2 Indian-American doctors charged for insider trading

| | Updated on: Apr 26, 2014

Two Indian-American doctors among six persons have been charged by the federal regulator in an insider trading scheme, where they reaped nearly $300,000 from confidential information.

Suken Shah and his brother Shimul Shah received confidential tips from Christopher Saridakis, CEO of GSI Commerce, an e-commerce company, about its proposed acquisition by eBay in March 2011.

The Securities and Exchange Commission has alleged that Saridakis tipped his friend Suken Shah, a Delaware-based doctor with non-public information about the deal, following a meeting with eBay executives. Shah earned insider trading profits of $9,838 and provided the non-public information to his brother and another individual.

Disgorgement, trading profits

Shah has agreed to settle the SEC’s charges in an administrative proceeding by paying disgorgement of $10,446, which includes $609 in trading profits made by the other individual he tipped.

He has also agreed to pay prejudgment interest of $1,007 and a penalty of $64,965 for $76,418. Shah’s penalty is three times the amount of his and his tippees’ trading profits.

In a separate settled administrative proceeding, the SEC has charged Shimul Shah, a doctor who now resides in Cincinnati, with insider trading on the non-public information he received from his brother. Besides trading himself, Shah has tipped others with the non-public information during a group dinner he attended with several friends from his medical residency.

Prejudgment interest, trading profit

To settle the SEC’s charges, Shah has agreed to disgorge his trading profit of $11,209 and pay prejudgment interest of $1,022 and a penalty of $22,418 for $34,650. Shah’s penalty is twice the amount of his trading profit.

The individual who entered the non-prosecution agreement was tipped by Shah at the group dinner. This individual has agreed to disgorge a trading profit of $31,777 and pay $2,725 in prejudgment interest for $ 34,502.

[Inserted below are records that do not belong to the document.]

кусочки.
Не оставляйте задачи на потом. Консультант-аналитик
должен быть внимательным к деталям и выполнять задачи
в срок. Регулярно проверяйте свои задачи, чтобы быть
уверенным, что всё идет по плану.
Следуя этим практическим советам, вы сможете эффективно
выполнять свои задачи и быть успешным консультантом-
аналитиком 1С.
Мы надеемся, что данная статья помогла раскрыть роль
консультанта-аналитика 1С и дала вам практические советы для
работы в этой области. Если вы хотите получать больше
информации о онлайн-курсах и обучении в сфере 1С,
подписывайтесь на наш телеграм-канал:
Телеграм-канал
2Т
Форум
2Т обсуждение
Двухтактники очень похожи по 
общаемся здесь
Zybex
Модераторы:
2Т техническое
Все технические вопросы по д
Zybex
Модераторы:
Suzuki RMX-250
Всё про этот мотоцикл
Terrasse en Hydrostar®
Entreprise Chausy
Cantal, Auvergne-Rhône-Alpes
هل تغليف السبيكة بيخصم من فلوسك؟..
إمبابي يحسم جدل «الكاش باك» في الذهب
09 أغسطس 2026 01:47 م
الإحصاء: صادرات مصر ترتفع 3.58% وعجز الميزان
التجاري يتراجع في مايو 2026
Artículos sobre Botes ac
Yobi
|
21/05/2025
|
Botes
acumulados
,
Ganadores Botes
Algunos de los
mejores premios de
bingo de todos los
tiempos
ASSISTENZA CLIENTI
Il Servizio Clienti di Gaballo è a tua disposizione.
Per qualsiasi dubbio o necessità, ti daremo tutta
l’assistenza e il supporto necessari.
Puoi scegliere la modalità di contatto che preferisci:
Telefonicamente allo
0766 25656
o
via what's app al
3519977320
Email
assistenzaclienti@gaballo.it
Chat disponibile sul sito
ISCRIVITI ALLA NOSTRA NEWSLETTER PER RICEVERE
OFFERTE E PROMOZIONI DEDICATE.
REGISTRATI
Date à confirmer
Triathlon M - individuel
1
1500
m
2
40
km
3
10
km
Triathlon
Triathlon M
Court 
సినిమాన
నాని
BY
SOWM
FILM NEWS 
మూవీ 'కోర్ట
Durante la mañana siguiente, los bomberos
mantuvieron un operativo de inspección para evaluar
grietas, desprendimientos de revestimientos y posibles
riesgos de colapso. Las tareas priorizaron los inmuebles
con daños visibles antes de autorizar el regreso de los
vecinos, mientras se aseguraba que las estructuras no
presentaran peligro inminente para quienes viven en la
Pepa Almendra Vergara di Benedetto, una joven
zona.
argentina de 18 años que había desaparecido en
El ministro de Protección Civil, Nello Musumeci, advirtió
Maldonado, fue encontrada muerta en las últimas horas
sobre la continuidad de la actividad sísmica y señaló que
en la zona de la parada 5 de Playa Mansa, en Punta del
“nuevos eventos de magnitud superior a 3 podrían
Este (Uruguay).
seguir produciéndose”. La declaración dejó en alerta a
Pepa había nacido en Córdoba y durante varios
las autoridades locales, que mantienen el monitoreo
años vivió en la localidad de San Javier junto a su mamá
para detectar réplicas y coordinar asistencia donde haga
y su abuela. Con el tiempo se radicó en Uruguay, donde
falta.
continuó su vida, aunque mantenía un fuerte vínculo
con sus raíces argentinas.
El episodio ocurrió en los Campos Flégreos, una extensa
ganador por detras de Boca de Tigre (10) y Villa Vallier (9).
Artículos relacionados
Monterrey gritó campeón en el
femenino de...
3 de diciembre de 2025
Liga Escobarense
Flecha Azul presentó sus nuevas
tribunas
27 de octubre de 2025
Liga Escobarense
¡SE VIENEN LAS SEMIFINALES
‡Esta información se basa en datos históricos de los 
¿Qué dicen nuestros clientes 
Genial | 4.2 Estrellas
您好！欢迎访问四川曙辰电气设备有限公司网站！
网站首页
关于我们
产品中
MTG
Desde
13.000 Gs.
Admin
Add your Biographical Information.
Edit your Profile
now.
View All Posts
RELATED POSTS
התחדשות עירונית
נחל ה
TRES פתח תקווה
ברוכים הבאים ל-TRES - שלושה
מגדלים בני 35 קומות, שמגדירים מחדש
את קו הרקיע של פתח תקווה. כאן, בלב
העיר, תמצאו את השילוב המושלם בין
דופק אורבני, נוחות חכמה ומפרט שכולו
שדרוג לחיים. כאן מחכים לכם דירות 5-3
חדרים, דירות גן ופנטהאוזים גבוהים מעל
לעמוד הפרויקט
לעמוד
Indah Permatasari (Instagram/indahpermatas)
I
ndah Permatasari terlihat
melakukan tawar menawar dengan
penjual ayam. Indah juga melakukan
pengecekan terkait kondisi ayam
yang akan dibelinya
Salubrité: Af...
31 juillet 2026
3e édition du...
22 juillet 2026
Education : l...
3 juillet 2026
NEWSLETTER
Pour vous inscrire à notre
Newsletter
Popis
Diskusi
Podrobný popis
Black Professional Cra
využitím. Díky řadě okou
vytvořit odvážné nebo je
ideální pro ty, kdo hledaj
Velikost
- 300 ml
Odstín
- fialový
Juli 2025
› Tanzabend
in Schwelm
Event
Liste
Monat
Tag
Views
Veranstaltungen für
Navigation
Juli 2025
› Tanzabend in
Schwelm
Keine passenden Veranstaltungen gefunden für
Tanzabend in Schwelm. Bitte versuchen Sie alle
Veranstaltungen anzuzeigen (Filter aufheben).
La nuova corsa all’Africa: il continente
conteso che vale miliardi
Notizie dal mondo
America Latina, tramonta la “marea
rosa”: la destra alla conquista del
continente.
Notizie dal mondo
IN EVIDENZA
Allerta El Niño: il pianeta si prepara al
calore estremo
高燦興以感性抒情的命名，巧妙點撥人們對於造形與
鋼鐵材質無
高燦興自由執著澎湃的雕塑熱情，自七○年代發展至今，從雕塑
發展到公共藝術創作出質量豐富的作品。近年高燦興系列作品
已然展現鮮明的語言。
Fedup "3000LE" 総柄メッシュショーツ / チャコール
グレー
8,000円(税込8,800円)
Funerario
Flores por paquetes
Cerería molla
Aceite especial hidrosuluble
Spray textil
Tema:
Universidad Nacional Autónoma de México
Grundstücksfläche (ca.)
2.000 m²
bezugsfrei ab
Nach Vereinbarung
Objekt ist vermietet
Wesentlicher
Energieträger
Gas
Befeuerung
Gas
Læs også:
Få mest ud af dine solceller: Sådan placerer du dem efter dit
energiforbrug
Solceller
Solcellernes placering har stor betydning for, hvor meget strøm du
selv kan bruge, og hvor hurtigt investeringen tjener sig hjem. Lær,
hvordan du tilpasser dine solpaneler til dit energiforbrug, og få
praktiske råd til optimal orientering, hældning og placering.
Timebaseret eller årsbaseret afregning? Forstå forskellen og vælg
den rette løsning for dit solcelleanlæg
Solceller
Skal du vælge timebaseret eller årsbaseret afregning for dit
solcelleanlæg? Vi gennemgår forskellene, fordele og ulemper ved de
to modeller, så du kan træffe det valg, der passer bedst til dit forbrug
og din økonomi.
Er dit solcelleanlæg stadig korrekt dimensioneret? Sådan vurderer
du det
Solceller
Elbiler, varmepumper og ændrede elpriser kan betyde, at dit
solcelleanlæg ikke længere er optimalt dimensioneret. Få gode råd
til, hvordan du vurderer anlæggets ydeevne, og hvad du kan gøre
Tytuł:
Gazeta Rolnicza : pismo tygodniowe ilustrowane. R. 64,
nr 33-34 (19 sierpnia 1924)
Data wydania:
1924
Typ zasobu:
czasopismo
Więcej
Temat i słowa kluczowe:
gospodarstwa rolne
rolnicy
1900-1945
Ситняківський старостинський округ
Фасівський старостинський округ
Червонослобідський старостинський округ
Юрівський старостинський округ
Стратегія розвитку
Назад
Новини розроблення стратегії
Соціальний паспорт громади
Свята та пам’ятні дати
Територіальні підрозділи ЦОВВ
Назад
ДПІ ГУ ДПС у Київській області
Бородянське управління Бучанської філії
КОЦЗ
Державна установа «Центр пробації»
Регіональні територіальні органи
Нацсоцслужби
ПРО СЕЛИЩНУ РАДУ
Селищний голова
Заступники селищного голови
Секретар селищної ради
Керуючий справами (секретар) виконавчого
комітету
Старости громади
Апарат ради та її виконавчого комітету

The SEC has alleged that Saridakis violated his duty of trust as CEO of the marketing solutions division of GSI Commerce by providing the non-public information about the pending acquisition to his friends and encouraging them to trade on it.

In settling the SEC’s charges, Saridakis has agreed to an officer-and-director bar and must pay $664,822, which includes a penalty equal to twice the amount of his tippees’ profits.

The five traders, including the Shahs, would pay a combined total of over $4,90,000 in their settlements, which range from disgorgement-only or reduced penalties for cooperators to penalties of two or three times the trading profits for other traders.